Heather got up from her couch, went over to her bookshelf and pulled all the J.D. Robb books she had on her shelf off and handed them to me and said enjoy.

She gave me the first ten books in the series that night. To say I was a bleary eyed, why the hell wasn’t I drinking coffee back then, walking zombie of a mom during this time is a MAJOR understatement.

I was officially hooked.

In two weeks I read all of those books, and then proceeded to haunt the library and used bookstores for the rest of the books in that series.

By the time Portrait in Death came out that fall I was more than ready for more Eve and Roarke.

I remember years later two of my favorite book bloogers/reviewers going back and forth on each others sites on why one of them had never read an In Death book and never met the awesomeness that is Eve and her gorgeous Irish reformed bad boy Roarke.

At the time I was given these books I was suffering with one of my worst bouts of depression. I felt like my marriage was coming apart at the seems, it was. In my bid to follow in the footsteps laid out for me by every single woman in my family before me, get married young, I held out till I was 24, and start popping out babies, which didn’t happen, I had lost who I was. This is something that took me years to rediscover. But reading about Eve and how her identity was completely swallowed up in being a cop, I KNEW her. My whole identity had become as Mike’s wife and the M’s mom. I saw a lot of myself in Eve.

For me this series was never about how Eve and Roarke fell in love.
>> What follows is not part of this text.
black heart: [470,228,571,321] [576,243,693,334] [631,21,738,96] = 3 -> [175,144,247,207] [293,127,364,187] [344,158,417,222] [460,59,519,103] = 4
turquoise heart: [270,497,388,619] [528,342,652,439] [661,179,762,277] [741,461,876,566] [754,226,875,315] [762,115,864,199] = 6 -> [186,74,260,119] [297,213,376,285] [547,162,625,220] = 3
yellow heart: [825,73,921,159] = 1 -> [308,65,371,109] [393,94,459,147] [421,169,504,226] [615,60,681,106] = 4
It was so much more.

When we first meet Eve she’s a homicide lieutenant in NYC. She has one friend and lives for the job. Nothing else matters.

Then came the case (Naked in Death) that put Roarke in her path. As they begin their relationship how he forces, I know that word seems harsh but as I’m listening to this book now, it’s honestly how it seems, her to see what she’s doing to herself. He saw her as only someone who was falling in love with her could.

Over the course of that book and the next we got to read how Eve slowly began to open herself up to new people. Not a lot, but some. Mostly because they were Roarke’s friends and she didn’t want to embarrass him.

But it isn’t until the 3rd book in the series Immortal in Death that we really get to see Eve start to leave her isolation, which is completely justified. If I’d had happen to me what happened to her I doubt I’d ever be as brave as she is. As Roarke tells her in one of the latter books she made her own family.

And we get to watch it.

We get to watch this amazing woman emerge from her cocoon. The one she’d put herself into to protect herself as a young girl.

By the end of the fifth book Ceremony in Death Eve’s family is made. She has gone from having no one beside her best friend Mavis, and Feeney her former partner to a family. One that wasn’t made of blood, but of choice.

Then there’s the fact even though there’s 50 books in this series, they take place over a 3 year time frame. So we get to watch as Eve and Roarke, two people who had no family, figure out how to be married and what all the Marriage Rules are. Sometimes they get it right and sometimes they don’t. Just like a normal marriage.

All of this is why after 26 years and 50 books J.D. Robb is still one of my favorite authors and one I come back to often. In fact this year I’m re-reading the entire series.